In this instance or any other, the different node specificities have to be considered from the global level (central systems/applications, global/macro processes etc.) right down to the local one (site/branch capacities, environmental constraints, regulatory constraints, market constraints, operational processes etc.). Insurance companies for instance often find their operations are constrained by a variety of complex, intermediated & lengthy processes (risk management, claims handling, regulation requirements etc.).
Simplifying the operating model will mean creating a competitive advantage, through the reduction of internal frictions & costs and more direct access to the customer.
Once the business purpose is specified, then comes execution of the data science, which itself requires a highly specialized approach.

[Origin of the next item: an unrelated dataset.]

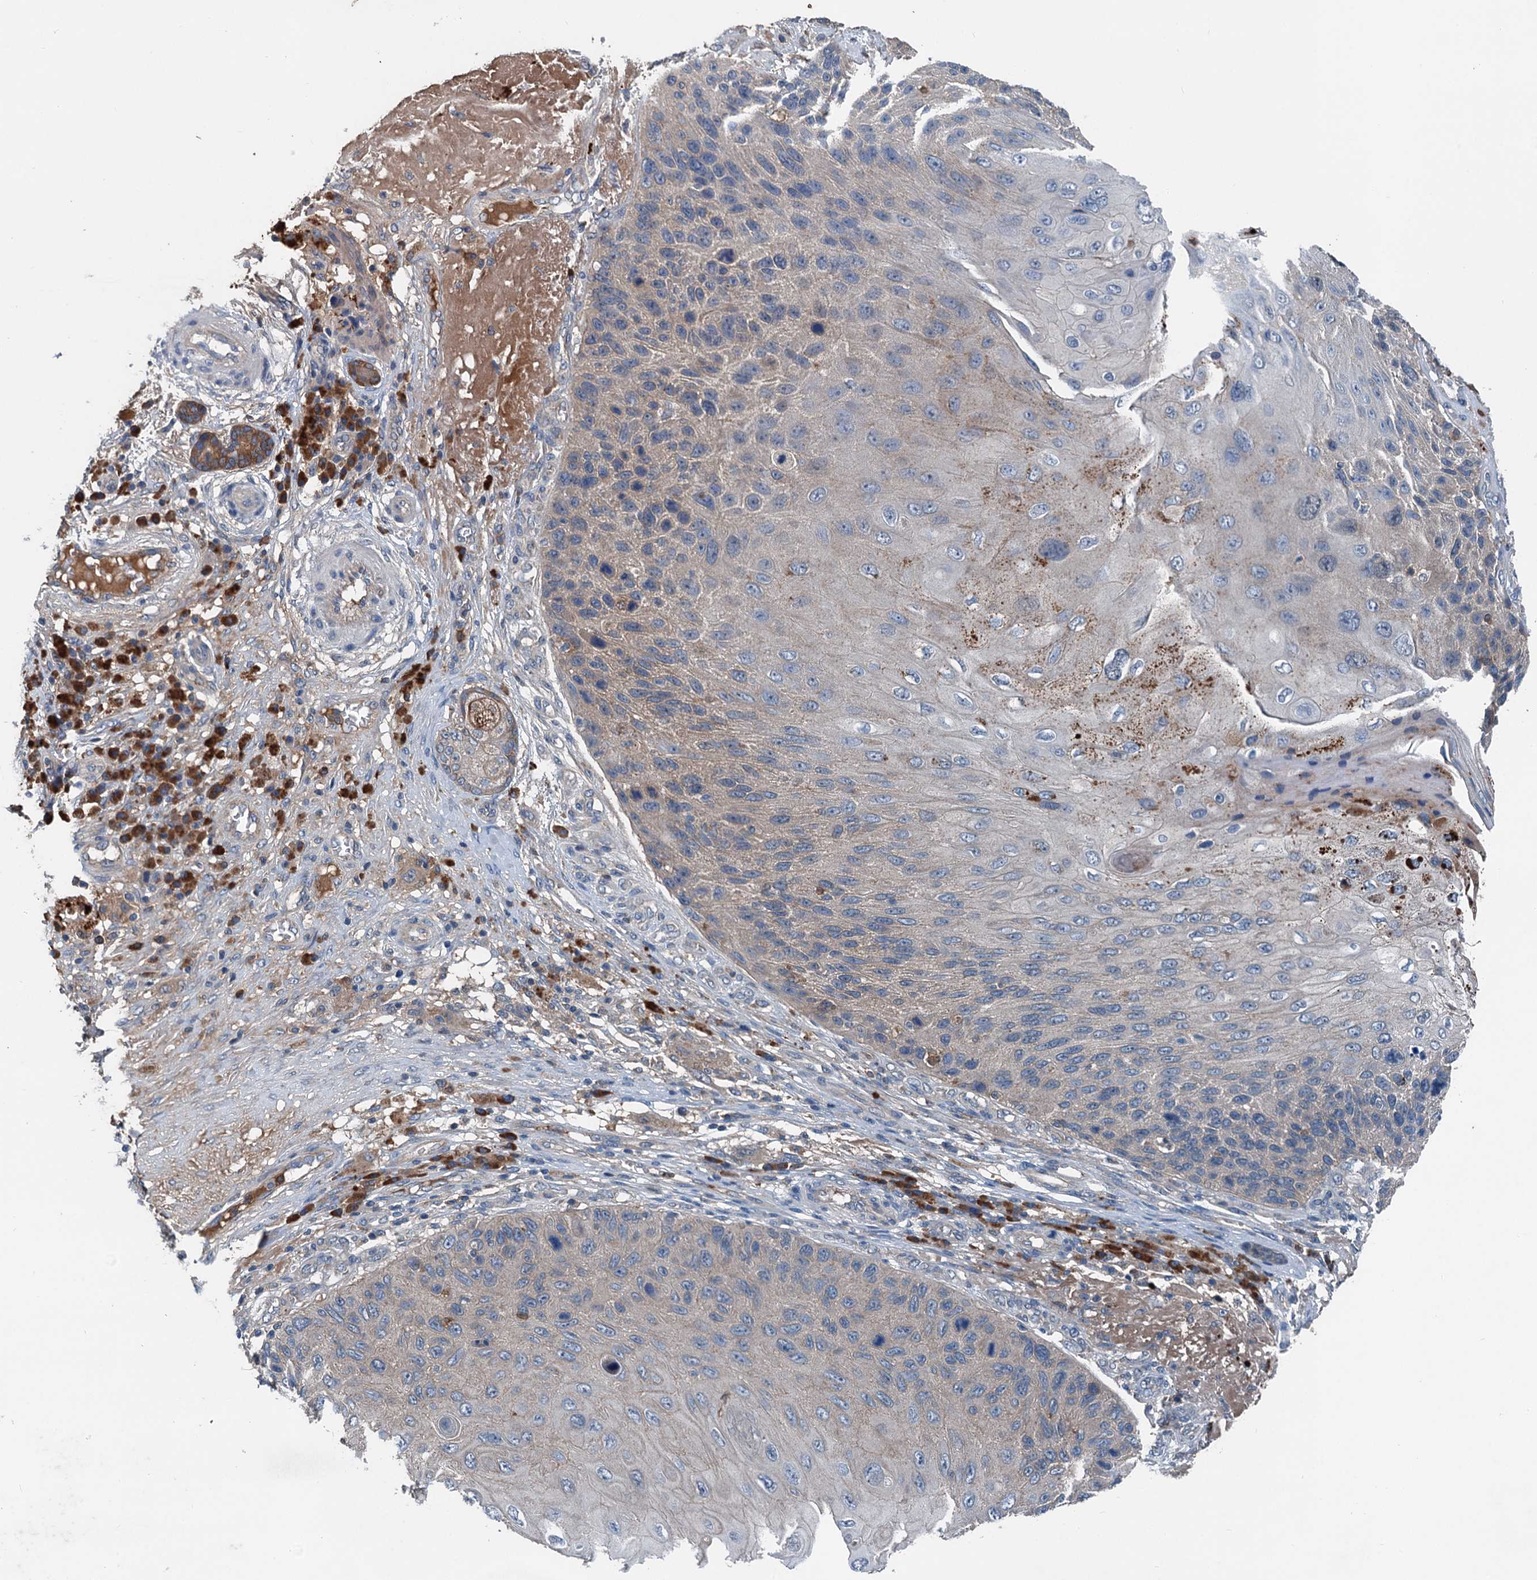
{"staining": {"intensity": "negative", "quantity": "none", "location": "none"}, "tissue": "skin cancer", "cell_type": "Tumor cells", "image_type": "cancer", "snomed": [{"axis": "morphology", "description": "Squamous cell carcinoma, NOS"}, {"axis": "topography", "description": "Skin"}], "caption": "Skin cancer (squamous cell carcinoma) stained for a protein using immunohistochemistry shows no staining tumor cells.", "gene": "PDSS1", "patient": {"sex": "female", "age": 88}}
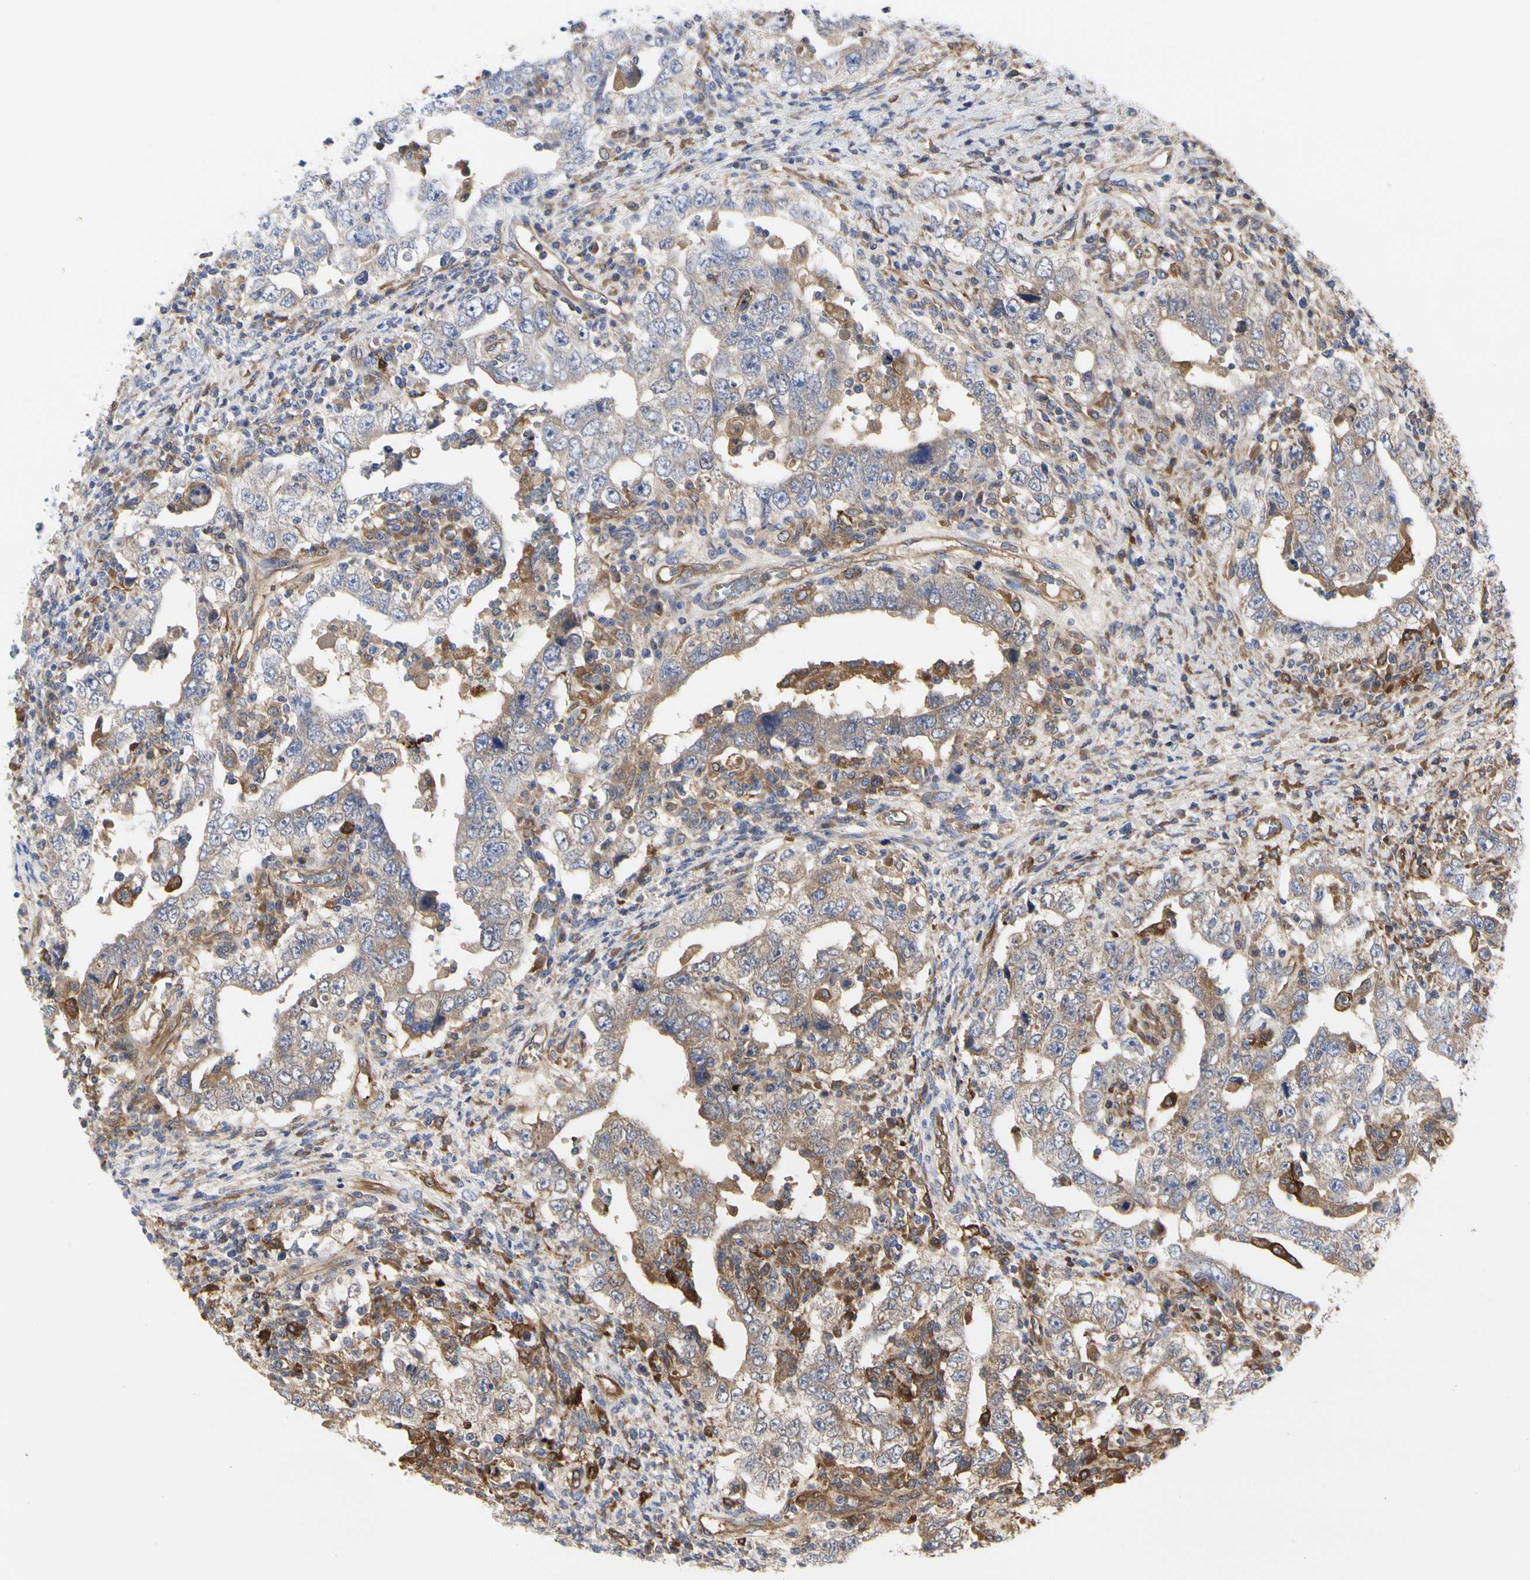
{"staining": {"intensity": "moderate", "quantity": ">75%", "location": "cytoplasmic/membranous"}, "tissue": "testis cancer", "cell_type": "Tumor cells", "image_type": "cancer", "snomed": [{"axis": "morphology", "description": "Carcinoma, Embryonal, NOS"}, {"axis": "topography", "description": "Testis"}], "caption": "DAB immunohistochemical staining of testis cancer shows moderate cytoplasmic/membranous protein staining in about >75% of tumor cells.", "gene": "C3orf52", "patient": {"sex": "male", "age": 26}}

There are several technical issues we face using data science for operational excellence.
The first is the complexity of data itself: data sources (applications, IoT or machines for industrial chains, pictures for claim management etc.) are often very heterogeneous. They may contain evolving patterns, and they can be filled with numerous errors (these often occur in measurement of physical quantities, or interpreting unstructured data). So the data collection and cleansing processes need to be very robust, and the data scientists dealing with them experienced.
The IA models designed must be resilient enough to manage small data, incomplete data and data containing errors, and because of this the solution often lies in using a blend of technological modules suitable for chaining everything together. Worth mentioning also is that some of these models might need to be embedded into edge systems, and their coding techniques will have to be adapted to low power chipsets, and asynchronous batch exchanges.
Finally, recommendations issued by the model’s outputs will have to be applicable in the simplest form possible, yet over a large part of the systems and applications park, and accounting always for the possible heterogeneity. One method to achieve this is to liaise with some of the operators (field staff, back-office agent, etc.), and integrate their knowledge and experience, potentially creating dedicated variables in the datasets and models off the back of this.